Senator for Ondo Central
- In office 29 May 1999 – May 2011
- Succeeded by: Akinyelure Patrick Ayo

Personal details
- Born: 24 September 1949 (age 76) Ondo State, Nigeria
- Party: PDP

= Gbenga Ogunniya =

Nigerian politician

Gbenga Ogunniya (born September 1949) was elected Senator for the Ondo Central constituency of Ondo State, Nigeria on the Alliance for Democracy (AD) platform, taking office on 29 May 1999. Switching parties, he was reelected in 2003 and 2007 on the People's Democratic Party (PDP) platform.
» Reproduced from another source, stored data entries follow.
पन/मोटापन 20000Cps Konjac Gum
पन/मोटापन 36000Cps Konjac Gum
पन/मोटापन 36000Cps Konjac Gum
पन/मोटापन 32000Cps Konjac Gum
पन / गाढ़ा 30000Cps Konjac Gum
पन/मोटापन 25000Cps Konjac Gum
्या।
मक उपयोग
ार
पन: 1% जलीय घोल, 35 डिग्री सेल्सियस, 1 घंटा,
==Educational background and career==
Ogunniya earned a BSc in political science from Howard University, Washington D.C., and made a career in marine transportation.

Elected to the Senate in 1999 and reelected in 2003 and 2007, he was appointed to committees on Senate Services, Police Affairs (Chairman), Niger Delta and Banking, Insurance & Other Financial Institutions.
In July 2008 the Election Petitions Tribunal sitting in Akure nullified Ogunniya's election. Ogunniya appealed the decision.
He won.
In a mid-term evaluation of Senators in May 2009, ThisDay noted that he sponsored a bill to reform the Police Regulatory Board, but rarely contributed to debate on the floor.

In December 2009 Ogunniya and three other House of Representatives members were arrested by the police for allegedly being in possession of three ballot boxes stuffed with thumb printed ballot papers during the re-run election into the Federal House of Representatives for Akoko South West/South East.
The police also arrested about twenty thugs who had allegedly been hired by the Chairman of the senate committee from Kogi state, and twenty mobile policemen.
The Ondo State Commissioner for Information said the role played by Ogunniya was "unbecoming of men purportedly elected into high offices".
A spokesman for the lawmakers said they were not formally arrested, and the ballot boxes had been planted on them.

Ogunniya ran for reelection on the PDP platform in the 9 April 2011 elections, but was defeated by Akinyelure Patrick Ayo of the Labour Party, who gained 113,292 votes to Ogunniya's 41,783 votes.

==Family==
He has seven children whose names are Gbemisola, Babatunji, Folayemi, Demilade, Oluropo, Opeyemi and Tobiloba.